Ses références sont téléchargeables gratuitement sur sa plateforme en ligne ÉOLE. Ce service est également disponible partout en France par envoi postal de CD, via un comité local ou parmi les 113 bibliothèques publiques membres du réseau de l’AVH développé avec le concours du Ministère de la Culture et de la Communication.
Bon à savoir : l’inscription à la médiathèque Valentin Haüy est gratuite, sous réserve de présentation d’un certificat médical ou d’une carte d’invalidité. Les prêts peuvent être faits sur place, par téléphone ou internet.

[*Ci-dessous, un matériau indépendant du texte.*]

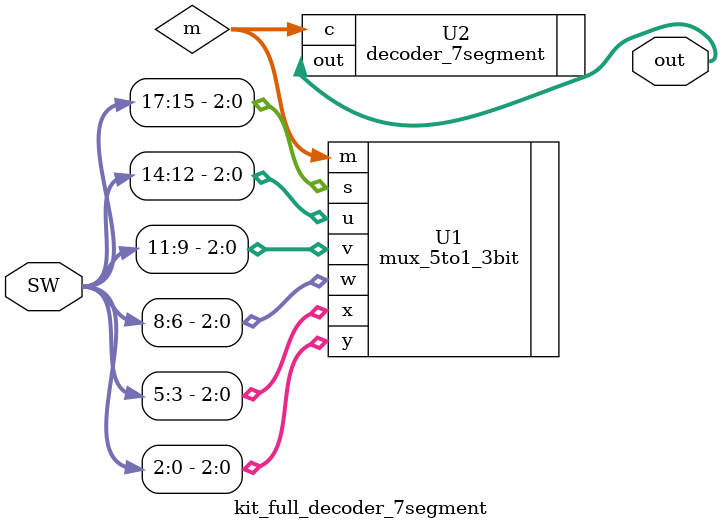
<source format=v>
module kit_full_decoder_7segment(SW,out);
	output [6:0] out;
	input [17:0] SW;
	wire [2:0] m;
	
	mux_5to1_3bit U1 (.s(SW[17:15]),.u(SW[14:12]),.v(SW[11:9]),.w(SW[8:6]),.x(SW[5:3]),.y(SW[2:0]),.m(m[2:0]));
	decoder_7segment U2 (.c(m[2:0]),.out(out[6:0]));
endmodule
</source>
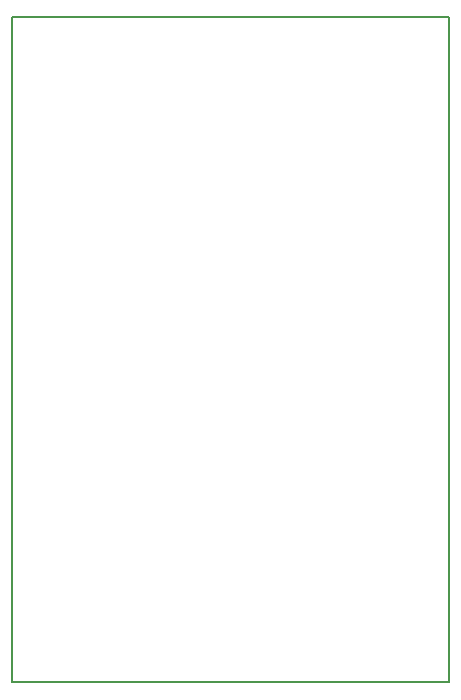
<source format=gko>
%TF.GenerationSoftware,KiCad,Pcbnew,4.0.7*%
%TF.CreationDate,2017-11-15T23:48:28+08:00*%
%TF.ProjectId,Nixie-Tube-with-shiftR,4E697869652D547562652D776974682D,rev?*%
%TF.FileFunction,Profile,NP*%
%FSLAX46Y46*%
G04 Gerber Fmt 4.6, Leading zero omitted, Abs format (unit mm)*
G04 Created by KiCad (PCBNEW 4.0.7) date 11/15/17 23:48:28*
%MOMM*%
%LPD*%
G01*
G04 APERTURE LIST*
%ADD10C,0.100000*%
%ADD11C,0.150000*%
G04 APERTURE END LIST*
D10*
D11*
X0Y0D02*
X500000Y0D01*
X0Y-32450000D02*
X0Y0D01*
X10000Y-56300000D02*
X510000Y-56300000D01*
X0Y-32450000D02*
X0Y-56300000D01*
X37000000Y0D02*
X37000000Y-56300000D01*
X500000Y0D02*
X37000000Y0D01*
X500000Y-56300000D02*
X37000000Y-56300000D01*
M02*

</source>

L’accessibilité numérique, clé de l’insertion
« L’accessibilité au web et à l’ensemble des informations et des services disponibles en ligne s’avère indispensable pour l’inclusion des personnes en situation de handicap empêchées de lire. » Responsable Accessibilité numérique de l’AVH et expert du Centre d’évaluation et de recherche sur les technologies pour les personnes aveugles et malvoyantes (Certam) créé par l’association en 2008, Manuel Pereira effectue « une mission de veille et d’évaluation. Elle passe par la sensibilisation des entreprises comme des administrations, ainsi que de tous les acteurs économiques concernés. »
L’art au bout des doigts
L’AVH entend ouvrir les portes des musées aux déficients visuels. Vice-président de l’association et responsable du Pôle central Accessibilité, Pierre Ciolfi a notamment pour ambition de « permettre aux aveugles et aux malvoyants de ressentir les œuvres d’art autrement ». Le procédé novateur consiste à modéliser et mettre en relief des œuvres grâce à la technologie des imprimantes 3D. Un travail délicat qui demande des centaines d’heures de travail. « À titre d’exemple, un seul bas-relief de Bayeux* m’a demandé 120 heures de modélisation et 50 heures de fraisage à la machine. » explique Rémy Closset, Administrateur de l’association Valentin Haüy et instigateur du projet. Démarré il y a une dizaine d’années, le projet a déjà été déployé dans une douzaine de musées en France, comme au musée de la Tapisserie de Bayeux, au musée de Grenoble ou au musée des Beaux-Arts de Lyon.
Afin de célébrer culturellement les 130 ans l’association participera à deux grands événements : le Comité Valentin Haüy de Tours va s’associer au Centre d’Études Supérieures de la Renaissance pour organiser une exposition tactile autour de l’oeuvre de Léonard de Vinci disparu il y a 500 ans. Par ailleurs, les 14 musées de la Ville de Paris vont « Effleurer l’art » fin 2019, au travers d’une vingtaine de leurs œuvres présentées en 3D.
*Grâce au partenariat avec les équipes de Bayeux Museum, trois scènes emblématiques de cette tapisserie médiévale inscrite au registre « Mémoire du Monde » de l’UNESCO ont été mises en relief. Elles ont été dévoilées pour la première fois aux personnes déficientes visuelles en septembre 2017.